**About this exercise**
In the Colloquial Web group description, which two external hosting services are given as examples?

**Selected extract**
^^^^
The Colloquial Web group evaluates existing practices amongst core web technologies such as HTML, CSS, and JavaScript. It aims to provide users and vendors with clear guidelines for deployment and innovation for web applications. Example problem domains include continued use of deprecated constructs, the rise in external services for hosting solutions such as Google Web Fonts or MathJax, and comparing attitudes to RDFa and microdata.

The group will not produce languages, but may for example create profiles of weighted technique matrices. In other words, more broadly speaking the group has a bias towards empirical and descriptivist methods, but is not constrained to these approaches.

The scope of the technologies involved is open because the emphasis on development is changing from components to frameworks. If CSS and JavaScript were ruled out, for example, then so would much existing web practice. This also allows the group to study emergent domains such as the relationship between privacy and the distribution of web application components across separate organisations.


Initial Thoughts

The colloquial web is a point of view rather than an architecture or a system. It's the idea that how we use the web, and what we do on the web, evolves differently to the web technologies that ought to cater for us. Sometimes this dissonance or tension is trivial. Sometimes it is more obvious and irritating. This CG is supposed to look at the differences, and comment on what to do about them.


What are the mismatches between web users and web technology? Bridging the gap between "I want to" and "In order to do that you need..." there may be learning, or tools to bridge the gap. An outcome may be a recommendation or specification of a tool to assist with the bridge.
^^^^
**Records provided**
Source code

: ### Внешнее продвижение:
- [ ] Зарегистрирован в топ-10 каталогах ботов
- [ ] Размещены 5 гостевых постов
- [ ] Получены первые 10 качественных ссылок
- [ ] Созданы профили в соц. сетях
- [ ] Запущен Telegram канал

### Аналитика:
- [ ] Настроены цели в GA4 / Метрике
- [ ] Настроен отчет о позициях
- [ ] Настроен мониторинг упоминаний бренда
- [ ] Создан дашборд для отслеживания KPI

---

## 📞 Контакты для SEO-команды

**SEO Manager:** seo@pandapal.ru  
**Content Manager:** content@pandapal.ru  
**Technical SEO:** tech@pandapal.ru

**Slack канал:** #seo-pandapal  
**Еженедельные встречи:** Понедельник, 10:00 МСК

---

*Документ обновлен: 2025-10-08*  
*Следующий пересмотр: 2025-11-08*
^^^^
**Output below**
Google Web Fonts and MathJax.